8. The method according to claim 7, wherein it is determined that a cluster comprises too low a number of datapoints if the number of datapoints of the cluster is lower than a predetermined proportion of an average number of datapoints of the plurality of the clusters.
9. A server, configured to execute a method according to claim 1.
10. A method for building a training dataset with a data capturing device, wherein the method is executed by the data capturing device and comprises:
capturing sensor data,
determining meta information regarding the sensor data,
sending the meta information to a server,
receiving a transfer instruction, and
sending the sensor data to the server based on the transfer instruction.
11. The method according to claim 10, wherein determining the meta information comprises imaging the sensor data in a high-dimensional vector space.
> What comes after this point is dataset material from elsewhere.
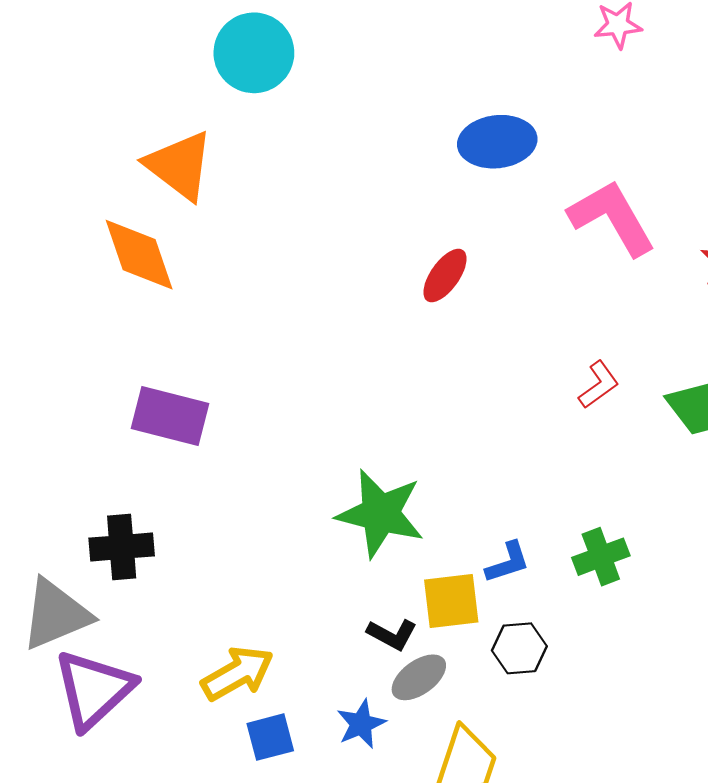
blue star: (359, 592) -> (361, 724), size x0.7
12. A data capturing device for use with a server, wherein the data capturing device is configured to execute the method according to claim 10.
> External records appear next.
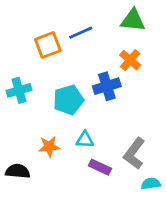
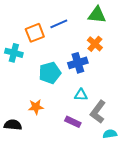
cyan cross: (19, 90) -> (14, 53), moved, turned 30
cyan triangle: (85, 140) -> (81, 95), moved

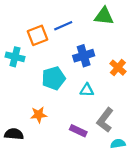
orange cross: (95, 44) -> (118, 68), moved
blue cross: (78, 63) -> (84, 56), moved
cyan triangle: (81, 95) -> (87, 90), moved

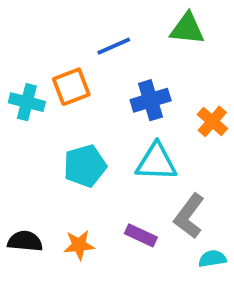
orange square: (38, 35) -> (71, 87), moved
cyan pentagon: (54, 78) -> (85, 166), moved
cyan triangle: (87, 90) -> (156, 162), size x1.6
orange star: (39, 115) -> (79, 245), moved

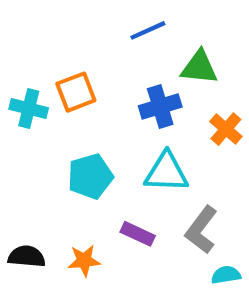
green triangle: (187, 29) -> (199, 67), moved
blue line: (114, 46) -> (148, 30), moved
purple rectangle: (141, 235) -> (138, 234), moved

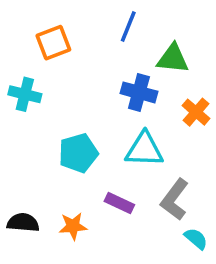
blue line: (148, 30) -> (128, 27), turned -44
orange square: (76, 92) -> (53, 43), moved
blue cross: (160, 106) -> (139, 92), turned 32
cyan semicircle: (226, 275) -> (196, 239), turned 50

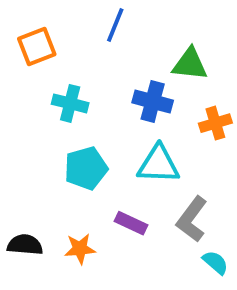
blue line: (128, 27) -> (115, 25), moved
orange square: (53, 43) -> (37, 47), moved
cyan cross: (25, 94) -> (70, 103), moved
orange cross: (196, 112) -> (215, 123), turned 32

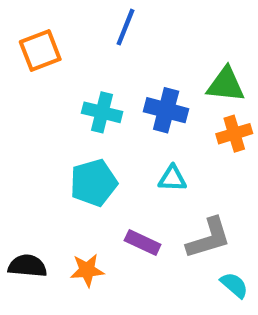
green triangle: (190, 64) -> (226, 85), moved
cyan cross: (70, 103) -> (102, 112), moved
cyan triangle: (158, 164) -> (172, 178), size x0.6
gray L-shape: (192, 219) -> (209, 238), turned -144

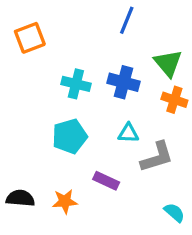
blue line: (126, 27) -> (127, 20), moved
green triangle: (226, 85) -> (168, 63), turned 44
orange cross: (234, 134) -> (174, 100), turned 35
gray L-shape: (209, 238) -> (157, 157), moved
13. The data capturing device according to claim 12, wherein the data capturing device comprises a vehicle of a vehicle fleet, and the data capturing device further comprising an output device for outputting an instruction to a driver of the vehicle.
14. The data capturing device according to claim 12, further comprising an instruction outputting device which outputs instructions to an autonomous control device of the vehicle.
15. A computer-readable storage medium which stores program code, wherein the program code comprises commands which, if the commands are executed by a processing unit, execute the method according to claim 1.
16. The data capturing device according to claim 13, wherein the output device includes an audio output unit for outputting a voice output, a display and/or a device for representing a destination on a map and/or a device for representing a navigation direction.
17. The data capturing device according to claim 12, wherein the data capturing device comprises a vehicle of a vehicle fleet.
18. The method according to claim 11, wherein the high-dimensional vector space is at least a ten dimensional vector space.
19. The method according to claim 1, wherein the data capturing device comprises a vehicle.